───── Stored data ─────
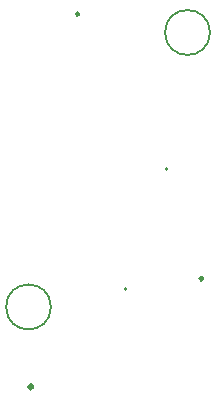
<source format=gbr>
%TF.GenerationSoftware,KiCad,Pcbnew,8.0.0*%
%TF.CreationDate,2024-09-27T20:32:54-07:00*%
%TF.ProjectId,lyrav3r2,6c797261-7633-4723-922e-6b696361645f,rev?*%
%TF.SameCoordinates,Original*%
%TF.FileFunction,Other,Comment*%
%FSLAX46Y46*%
G04 Gerber Fmt 4.6, Leading zero omitted, Abs format (unit mm)*
G04 Created by KiCad (PCBNEW 8.0.0) date 2024-09-27 20:32:54*
%MOMM*%
%LPD*%
G01*
G04 APERTURE LIST*
%ADD10C,0.150000*%
%ADD11C,0.200000*%
%ADD12C,0.250000*%
%ADD13C,0.300000*%
G04 APERTURE END LIST*
D10*
%TO.C,H1*%
X17731400Y37763800D02*
G75*
G02*
X13931400Y37763800I-1900000J0D01*
G01*
X13931400Y37763800D02*
G75*
G02*
X17731400Y37763800I1900000J0D01*
G01*
%TO.C,H2*%
X4269400Y14527100D02*
G75*
G02*
X469400Y14527100I-1900000J0D01*
G01*
X469400Y14527100D02*
G75*
G02*
X4269400Y14527100I1900000J0D01*
G01*
D11*
%TO.C,X2*%
X10693400Y16029400D02*
G75*
G02*
X10493400Y16029400I-100000J0D01*
G01*
X10493400Y16029400D02*
G75*
G02*
X10693400Y16029400I100000J0D01*
G01*
D12*
%TO.C,U2*%
X17131800Y16914400D02*
G75*
G02*
X16871800Y16914400I-130000J0D01*
G01*
X16871800Y16914400D02*
G75*
G02*
X17131800Y16914400I130000J0D01*
G01*
%TO.C,U5*%
X6639800Y39313000D02*
G75*
G02*
X6399800Y39313000I-120000J0D01*
G01*
X6399800Y39313000D02*
G75*
G02*
X6639800Y39313000I120000J0D01*
G01*
D13*
%TO.C,U6*%
X2704800Y7754800D02*
G75*
G02*
X2404800Y7754800I-150000J0D01*
G01*
X2404800Y7754800D02*
G75*
G02*
X2704800Y7754800I150000J0D01*
G01*
D10*
%TO.C,U4*%
X14128800Y26193400D02*
G75*
G02*
X13988800Y26193400I-70000J0D01*
G01*
X13988800Y26193400D02*
G75*
G02*
X14128800Y26193400I70000J0D01*
G01*
%TD*%
M02*

</source>
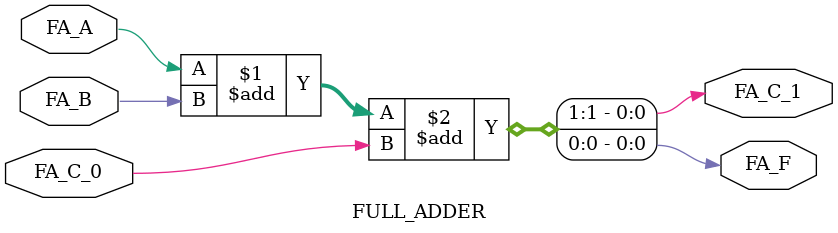
<source format=v>
`timescale 1ns / 1ps
module FULL_ADDER(
	input	FA_A,
	input	FA_B,
	input	FA_C_0,
	output	FA_F,
	output	FA_C_1
    );
	
	assign {FA_C_1, FA_F} = FA_A + FA_B + FA_C_0;

endmodule

</source>
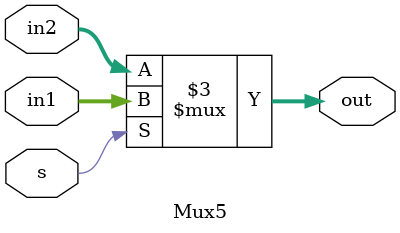
<source format=v>
module Mux32(
    input wire [31:0] in1,
    input wire [31:0] in2,
    input wire s,
    output reg [31:0]out
);

    always @(*) begin
        if(s) begin
            out <= in1;
        end else begin
            out <=in2;
        end
    end
endmodule

module Mux5(
    input wire [4:0] in1,
    input wire [4:0] in2,
    input wire s,
    output reg [4:0] out
);

    always @(*) begin
        if(s) begin
            out <= in1;
        end else begin
            out <=in2;
        end
    end
endmodule
</source>
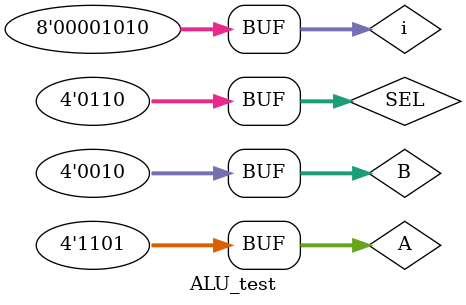
<source format=v>
`timescale 1ns / 1ps


module ALU_test;

reg [3:0] A,B,SEL;
wire [3:0] Y;
wire N,C,Z,V;
reg[7:0] i=4'b0;
ALU alu1(A,B,SEL,N,Z,C,V,Y);

initial begin
A=0;
B=0;
SEL=0;

#100;
A=4'd10;
B=4'd15;
SEL=4'd8;

#100;
A=4'd15;
B=4'd15;
SEL=4'd9;

#100;
A=4'd5;
B=4'd10;
SEL=4'd9;

#100;
A=4'd10;
B=4'd15;
SEL=4'd8;
for (i=1;i<10;i=i+1) begin
  SEL=i;
  A=A+2;
  B=B+3;
  
    #30;
    end

#50;
A=4'd13;
B=4'd2;
SEL=4'd6;

end



endmodule

</source>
─────
Search the records for the word "KiCad". Copy every line that has it.

%TF.GenerationSoftware,KiCad,Pcbnew,8.0.0*%
G04 Created by KiCad (PCBNEW 8.0.0) date 2024-09-27 20:32:54*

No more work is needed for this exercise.